■ **REQUIREMENT**:
Gather each line of the entries below that includes "phát".

___

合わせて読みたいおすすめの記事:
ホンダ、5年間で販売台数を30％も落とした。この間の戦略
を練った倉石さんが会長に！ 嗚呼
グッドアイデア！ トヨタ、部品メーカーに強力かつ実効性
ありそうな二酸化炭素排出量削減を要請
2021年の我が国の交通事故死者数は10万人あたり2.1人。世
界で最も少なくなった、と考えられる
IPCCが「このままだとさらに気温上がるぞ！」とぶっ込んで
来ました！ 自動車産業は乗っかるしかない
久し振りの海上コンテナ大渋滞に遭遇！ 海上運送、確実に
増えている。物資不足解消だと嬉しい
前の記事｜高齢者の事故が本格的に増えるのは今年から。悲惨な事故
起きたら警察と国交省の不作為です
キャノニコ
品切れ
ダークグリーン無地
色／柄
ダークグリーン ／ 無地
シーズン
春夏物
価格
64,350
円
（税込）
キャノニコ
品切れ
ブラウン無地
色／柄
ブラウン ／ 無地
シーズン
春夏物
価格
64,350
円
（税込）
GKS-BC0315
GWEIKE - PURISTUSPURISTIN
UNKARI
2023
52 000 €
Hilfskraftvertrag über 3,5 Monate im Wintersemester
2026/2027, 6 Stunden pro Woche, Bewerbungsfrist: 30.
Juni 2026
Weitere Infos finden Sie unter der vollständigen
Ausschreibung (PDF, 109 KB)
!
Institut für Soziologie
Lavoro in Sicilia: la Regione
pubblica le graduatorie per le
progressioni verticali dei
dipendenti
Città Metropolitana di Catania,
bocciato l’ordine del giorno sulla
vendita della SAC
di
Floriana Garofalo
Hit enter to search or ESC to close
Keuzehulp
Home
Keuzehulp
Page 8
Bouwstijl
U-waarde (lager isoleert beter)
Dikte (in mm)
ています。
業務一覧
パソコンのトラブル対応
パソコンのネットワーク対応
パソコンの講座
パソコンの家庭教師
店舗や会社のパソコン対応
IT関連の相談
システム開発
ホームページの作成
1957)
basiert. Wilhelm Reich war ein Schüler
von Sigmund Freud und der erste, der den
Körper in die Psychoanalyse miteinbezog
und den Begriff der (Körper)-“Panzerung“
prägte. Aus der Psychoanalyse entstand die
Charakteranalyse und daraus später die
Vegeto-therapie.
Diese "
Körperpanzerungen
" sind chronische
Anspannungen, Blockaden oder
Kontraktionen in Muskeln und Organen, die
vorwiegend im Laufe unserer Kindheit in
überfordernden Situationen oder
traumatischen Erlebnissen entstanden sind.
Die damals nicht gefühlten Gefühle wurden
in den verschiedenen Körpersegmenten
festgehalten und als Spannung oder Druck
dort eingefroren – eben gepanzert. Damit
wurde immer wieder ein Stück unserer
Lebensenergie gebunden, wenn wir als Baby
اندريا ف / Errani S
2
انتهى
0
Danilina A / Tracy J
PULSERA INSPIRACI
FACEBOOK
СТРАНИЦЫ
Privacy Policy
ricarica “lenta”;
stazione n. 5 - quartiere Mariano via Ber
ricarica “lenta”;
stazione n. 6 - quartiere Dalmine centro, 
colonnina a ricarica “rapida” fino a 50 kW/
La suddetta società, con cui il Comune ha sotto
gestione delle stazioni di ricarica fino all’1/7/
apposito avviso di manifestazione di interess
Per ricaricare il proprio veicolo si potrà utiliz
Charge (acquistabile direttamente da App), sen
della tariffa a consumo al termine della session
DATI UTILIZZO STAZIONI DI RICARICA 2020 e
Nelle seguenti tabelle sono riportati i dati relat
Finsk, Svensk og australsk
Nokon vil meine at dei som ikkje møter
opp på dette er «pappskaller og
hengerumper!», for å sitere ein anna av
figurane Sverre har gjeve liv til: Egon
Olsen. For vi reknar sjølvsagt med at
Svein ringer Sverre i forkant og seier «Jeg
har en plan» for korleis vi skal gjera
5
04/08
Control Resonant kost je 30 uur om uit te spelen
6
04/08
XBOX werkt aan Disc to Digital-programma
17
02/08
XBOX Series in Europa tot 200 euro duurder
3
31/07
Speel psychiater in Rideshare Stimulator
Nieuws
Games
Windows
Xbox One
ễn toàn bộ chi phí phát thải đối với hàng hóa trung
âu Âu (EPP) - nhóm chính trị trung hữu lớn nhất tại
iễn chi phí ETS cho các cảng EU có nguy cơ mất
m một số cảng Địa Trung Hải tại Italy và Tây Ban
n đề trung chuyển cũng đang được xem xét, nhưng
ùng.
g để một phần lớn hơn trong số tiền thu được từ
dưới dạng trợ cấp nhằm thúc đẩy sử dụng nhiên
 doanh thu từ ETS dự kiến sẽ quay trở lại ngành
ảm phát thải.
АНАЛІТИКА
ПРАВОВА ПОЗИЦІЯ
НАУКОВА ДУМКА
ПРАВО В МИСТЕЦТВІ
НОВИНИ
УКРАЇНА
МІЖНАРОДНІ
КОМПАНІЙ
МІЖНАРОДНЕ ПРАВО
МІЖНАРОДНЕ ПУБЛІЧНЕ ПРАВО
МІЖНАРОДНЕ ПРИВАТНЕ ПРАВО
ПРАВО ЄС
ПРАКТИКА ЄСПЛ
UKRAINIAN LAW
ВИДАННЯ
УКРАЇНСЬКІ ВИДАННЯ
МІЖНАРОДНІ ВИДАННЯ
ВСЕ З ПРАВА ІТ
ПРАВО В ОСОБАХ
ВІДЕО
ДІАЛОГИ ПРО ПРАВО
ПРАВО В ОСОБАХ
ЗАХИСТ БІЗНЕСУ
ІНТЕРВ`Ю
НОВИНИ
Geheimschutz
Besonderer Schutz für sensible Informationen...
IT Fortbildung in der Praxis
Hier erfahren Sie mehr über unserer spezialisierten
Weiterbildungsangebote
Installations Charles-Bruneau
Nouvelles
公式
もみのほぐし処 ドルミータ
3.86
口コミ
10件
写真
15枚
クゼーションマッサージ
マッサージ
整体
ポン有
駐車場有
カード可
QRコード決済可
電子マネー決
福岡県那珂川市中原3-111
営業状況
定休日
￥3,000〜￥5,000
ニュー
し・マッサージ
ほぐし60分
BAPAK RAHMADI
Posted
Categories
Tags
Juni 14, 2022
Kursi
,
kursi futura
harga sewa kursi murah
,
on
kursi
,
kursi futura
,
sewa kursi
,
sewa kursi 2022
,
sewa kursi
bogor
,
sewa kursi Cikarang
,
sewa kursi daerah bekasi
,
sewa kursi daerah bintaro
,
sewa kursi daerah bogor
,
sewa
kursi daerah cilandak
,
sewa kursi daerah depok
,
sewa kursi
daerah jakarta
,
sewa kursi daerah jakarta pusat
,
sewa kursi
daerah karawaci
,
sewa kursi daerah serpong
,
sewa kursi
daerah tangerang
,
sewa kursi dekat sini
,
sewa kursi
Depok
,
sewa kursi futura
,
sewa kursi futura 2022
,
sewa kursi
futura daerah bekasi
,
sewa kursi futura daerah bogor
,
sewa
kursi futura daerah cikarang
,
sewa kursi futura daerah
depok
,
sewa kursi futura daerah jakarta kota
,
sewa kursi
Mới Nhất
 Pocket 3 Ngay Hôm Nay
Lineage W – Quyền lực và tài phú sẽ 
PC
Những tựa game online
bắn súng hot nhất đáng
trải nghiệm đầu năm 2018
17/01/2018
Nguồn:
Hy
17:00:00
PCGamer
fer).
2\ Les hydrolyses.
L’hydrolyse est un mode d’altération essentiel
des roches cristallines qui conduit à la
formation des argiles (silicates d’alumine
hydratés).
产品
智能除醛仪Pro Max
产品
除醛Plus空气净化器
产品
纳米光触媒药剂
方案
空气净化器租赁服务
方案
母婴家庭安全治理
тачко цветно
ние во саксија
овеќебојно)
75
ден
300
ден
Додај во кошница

___

■ **YOUR SOLUTION**:
ễn toàn bộ chi phí phát thải đối với hàng hóa trung
ảm phát thải.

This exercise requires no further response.